This reflection represents a collaborative effort with the Executive Vice President and Provost, Dr. Neil Terry, and myself to communicate cost and quality differentials for on-campus and online study at West Texas A&M University. It was first published on August 3, 2020. With currently changing circumstances in the public health environment it is worthwhile to reflect on the soon-to-start fall semester. At WT, we pride ourselves in being nimble and responsive to the complex individual aspirations and needs of students informed and guided by individual and public safety. We will follow the leadership of Governor Abbott, the Board of Regents of The Texas A&M University System and Chancellor John Sharp. We desire everyone associated with our university to be thoughtful and responsible in making personal decisions about study opportunities. Our first goal is to be open and accessible for face-to-face instruction, extracurricular activities and the full range of college experiences that shape the future for thousands of our students every day. We will be as alert and responsive as humanly possible as we face a multitude of unknowns, empowered with knowledge and insight, not calcified with fear.
Post-secondary education matters. The supply of an educated labor force with employment potential is changing. Inflation-adjusted state appropriations for higher education have been stagnant since 1990 and have declined by 16 percent since 2007. Moreover, costs per student have risen faster than inflation and are likely to do so in the future. These financial pressures have lent urgency to the search for innovations that can “bend the cost curve” in higher education. At WT, pre-COVID-19 online student population equaled about one-third of WT’s total 10,000 students. Our online offerings are not solely a response to current events, but WT’s long held commitment to accessibility. In fact, WT has been an online pioneer since 1997.
The cost/value equation is real. Cost pressures from reductions in public funding are important for WT. Some evidence that colleges are charging lower prices for online course work suggests that advances in online learning technology might bend the cost curve in higher education. There are caveats. First, it is possible that the quality of education suffers with online delivery. Second, the general equilibrium effects of online education may exert competitive pressure on higher education, lowering prices and/or increasing efficiency.
Not all services are applicable to online students. The campus environment offers support and enrichment opportunities on campus that may not be applicable to online learners. At WT, underutilized services for online students include: athletic fee, recreational sports fee, medical services fee, parking services fee, and miscellaneous services including summer registration programs, welcome events, and similar occasions leading to charges of modest benefit to online students of $451/year per student.

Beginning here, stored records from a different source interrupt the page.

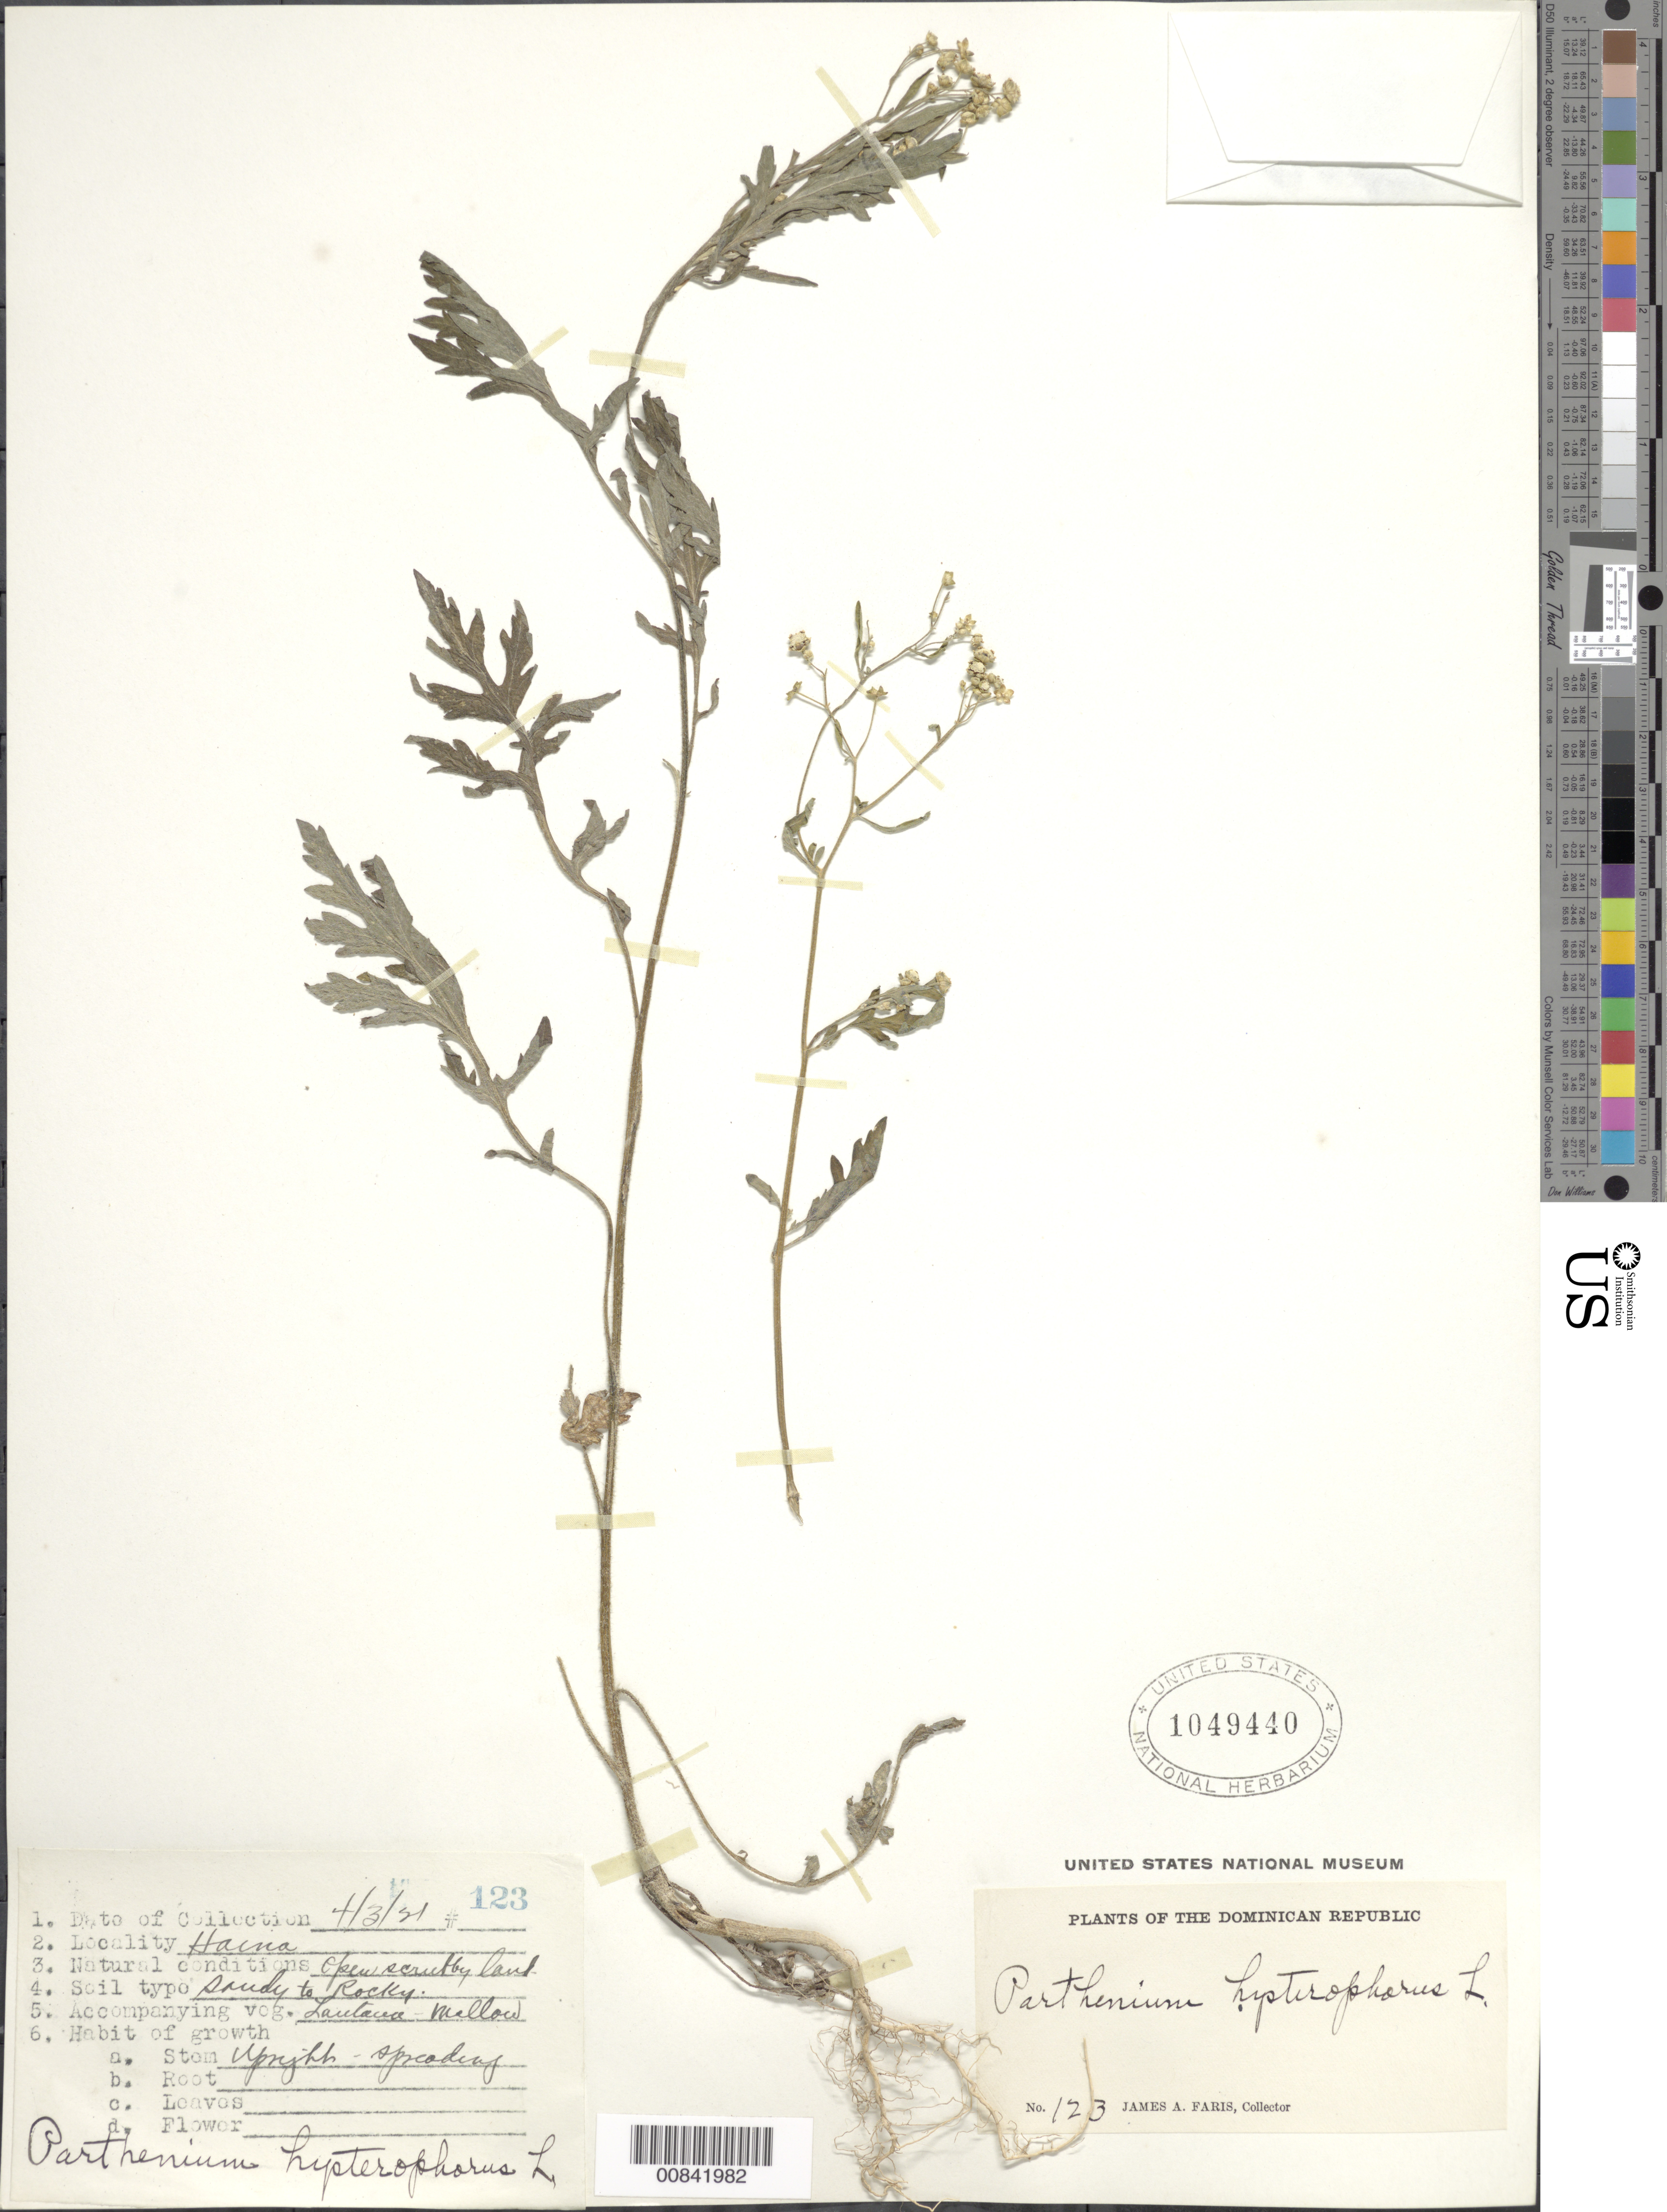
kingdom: Plantae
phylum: Tracheophyta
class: Magnoliopsida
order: Asterales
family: Asteraceae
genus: Parthenium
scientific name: Parthenium hysterophorus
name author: L.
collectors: J. Faris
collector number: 123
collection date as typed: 04 Mar 1921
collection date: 1921-03-04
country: Dominican Republic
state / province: San Cristóbal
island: Hispaniola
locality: Haina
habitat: Open scrubby land, sandy to rocky soil with Lautacea-Mallow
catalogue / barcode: US 1049440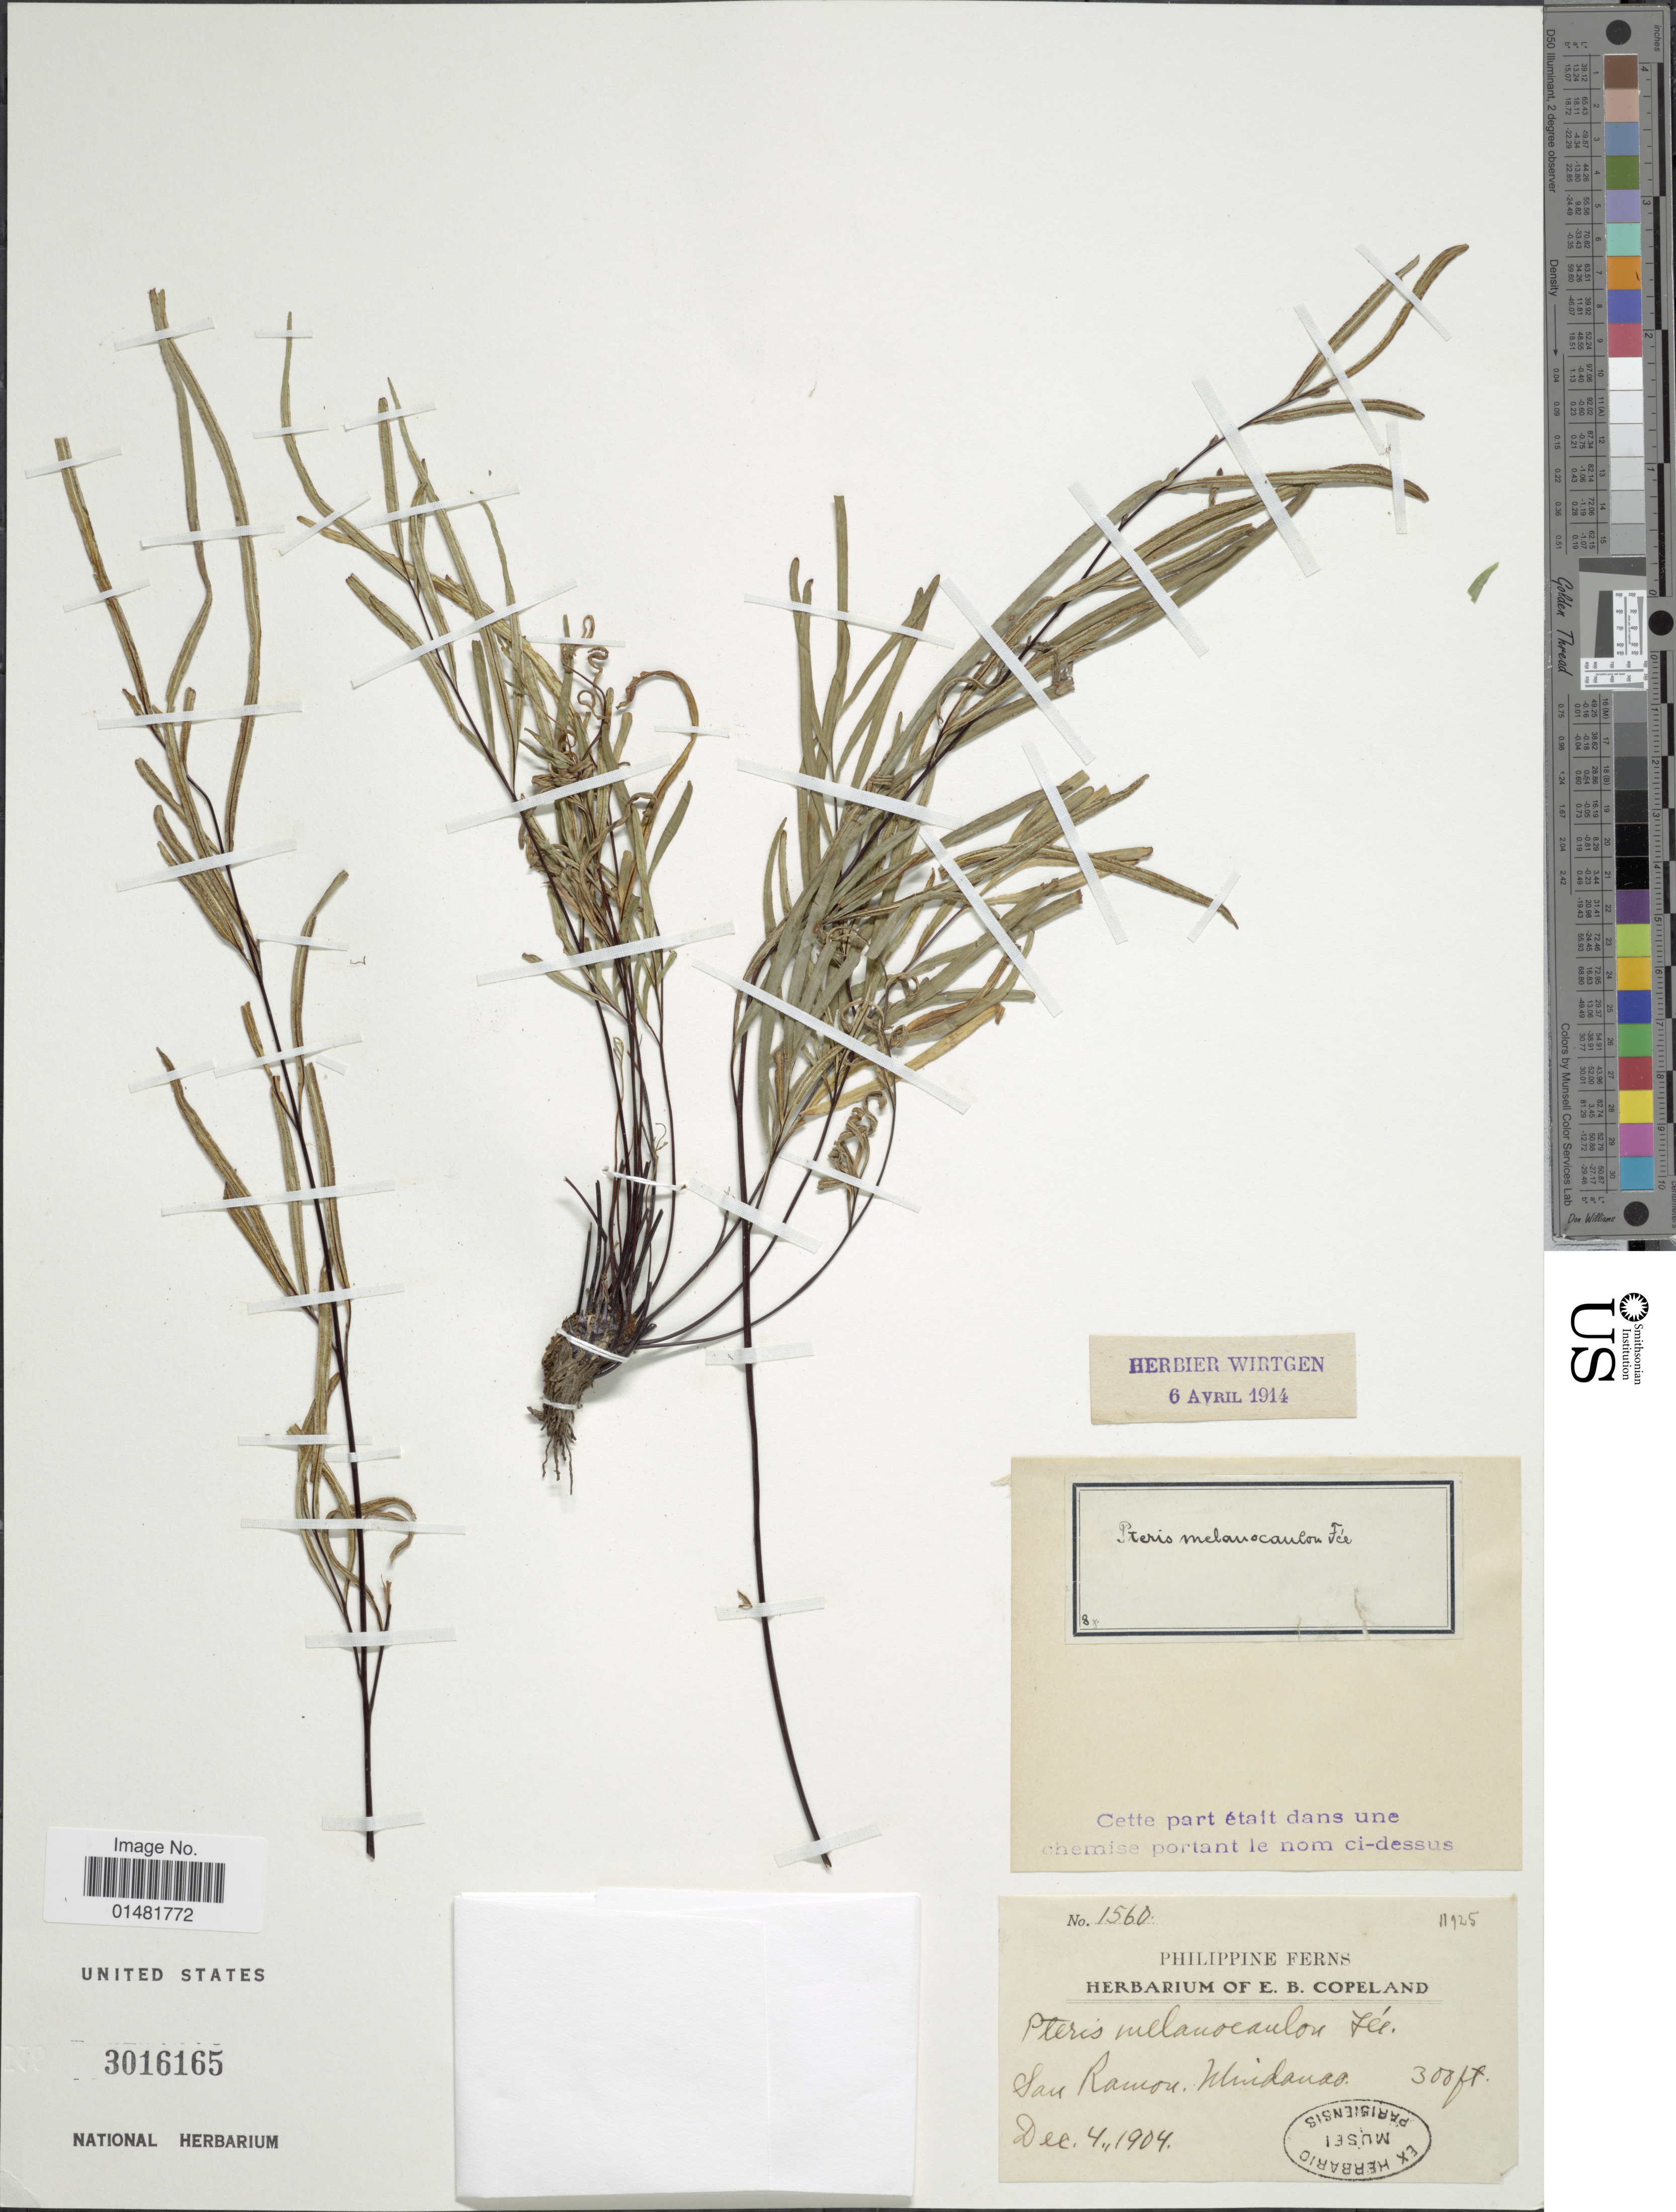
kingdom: Plantae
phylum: Tracheophyta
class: Polypodiopsida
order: Polypodiales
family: Pteridaceae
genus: Pteris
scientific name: Pteris melanocaulon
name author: Fée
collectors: E. B. Copeland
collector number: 1560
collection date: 1904-12-04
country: Philippines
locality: San Ramon, Mindanao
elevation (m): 91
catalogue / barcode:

Creating an online infrastructure for quality delivery is not free. Most online courses include a technology fee on either a per-credit hour or per-term basis. The fee covers costs such as technology improvements, increased bandwidth with backup for interruption-free service, 24/7 tech support, virtual labs, instructional designer assistance, software to prevent plagiarism, and online learning management systems. These reoccurring costs at WT create a university burden of approximately $482/year per student.
Faculty workloads are often the same, yet online teaching often requires more work for effective communication. Online faculty compared to face-to-face faculty at some universities are inappropriately paid less. At West Texas A&M University, most online faculty also have on-campus teaching assignments, and they become part of the WT family.
Online and on-campus costs are approximately equal for students, but online instruction is slightly more, not less, expensive to provide when quality is held high.
Implicit student savings exist with online delivery. Traditional campus experiences— residence halls, dining halls, academic buildings and sports teams to cheer on—are costly. On-campus food and housing are the most obvious expenses, which, if eliminated, generate substantial savings for online students living at home. Changed perspectives are required from all. Our goal at WT is to reduce costs to the student while still providing a high-quality educational experience.
On-campus space utilization is reduced for online students. Classroom space demands shrink as seat spaces are reduced. Returning to WT post COVID-19, the number of students per classroom will be reduced by 50% in order to allow appropriate social distancing. Students not present in class can access lectures through lecture capture technology—a powerful learning benefit. If new student growth was online, WT’s current student population could grow to 15,000 without additional space, while maintaining our current on-campus population of 7,500 students.
Instructional quality is important in either modality. The art of good teaching is little affected whether that teaching occurs face-to-face or online. Good teaching requires a bond of trust between the student and the institution worked out through the faculty. Faculty are the hub around which excellence rotates. Moreover, it would be unfortunate to compare new modality teaching, such as what occurred during the panic of the COVID-19 pandemic, with experienced professionals having significant online instruction expertise, as is often the case at WT.
There are no simple answers. I would urge everyone to look carefully when considering college choices in this COVID-19 affected environment.